#### [Task prompt]
Gather each line of the material below that contains the string "True". Case matters.

#### [Information given]
════

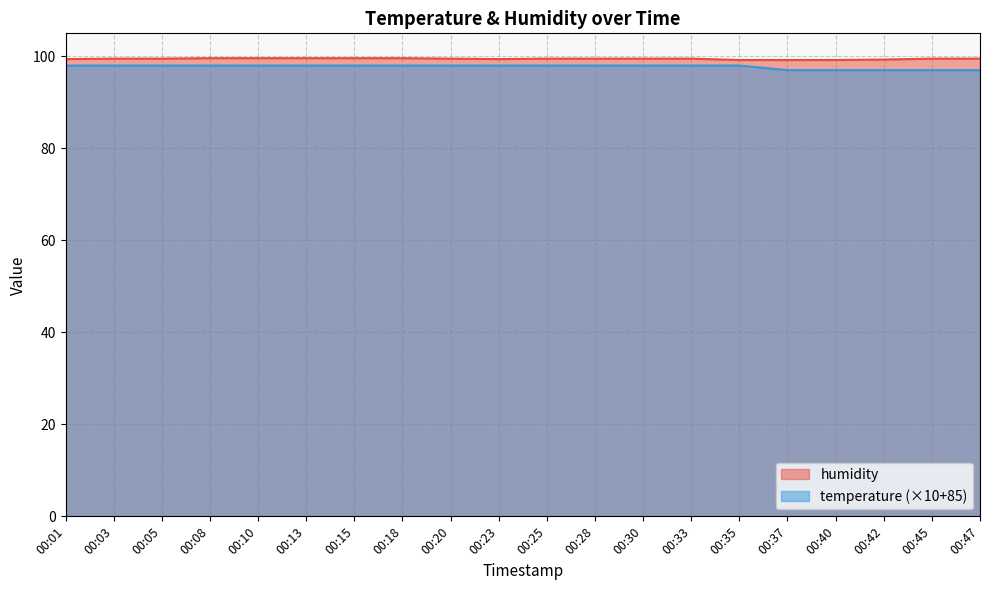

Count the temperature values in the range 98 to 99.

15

════

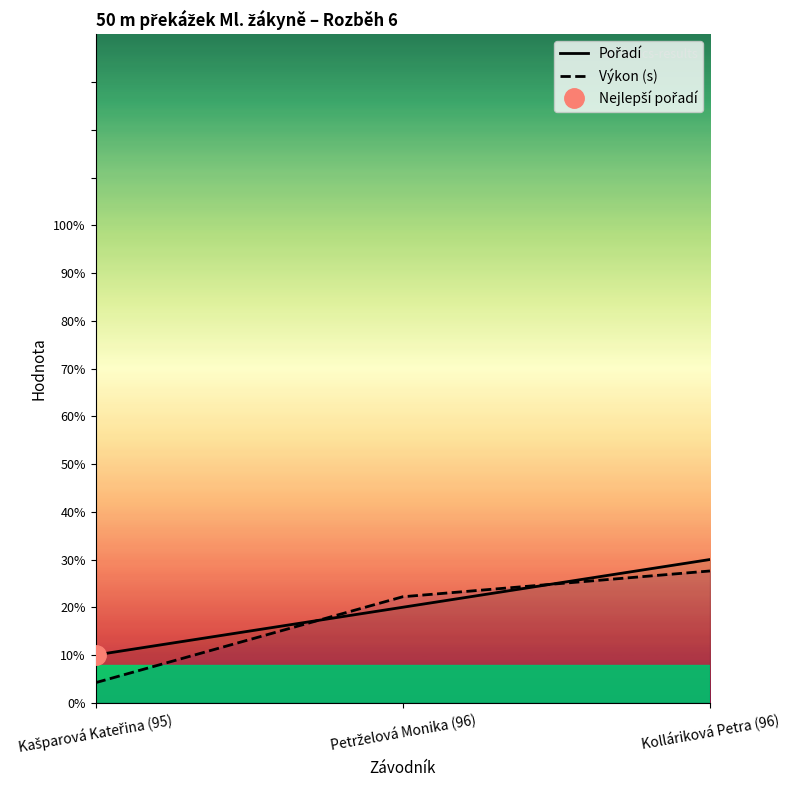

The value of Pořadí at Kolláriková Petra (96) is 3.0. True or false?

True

════

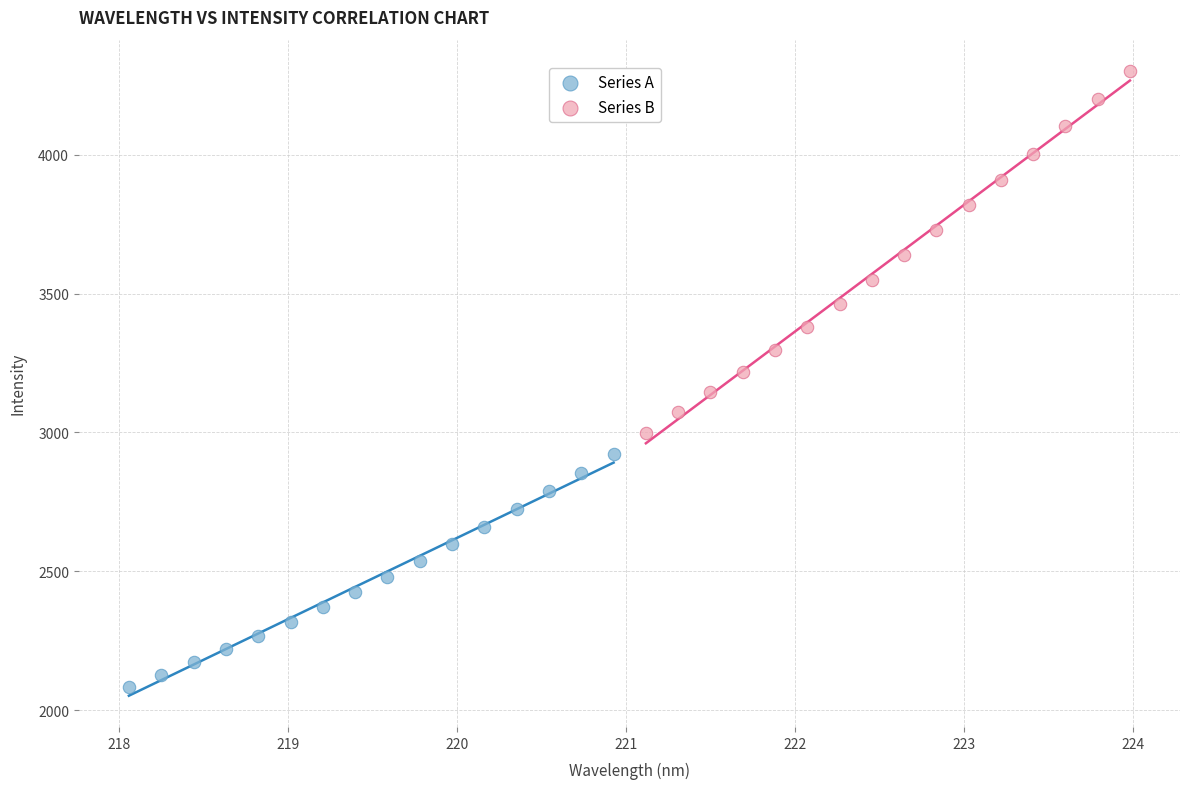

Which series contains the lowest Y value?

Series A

════

#### [Answer box]
The value of Pořadí at Kolláriková Petra (96) is 3.0. True or false?
True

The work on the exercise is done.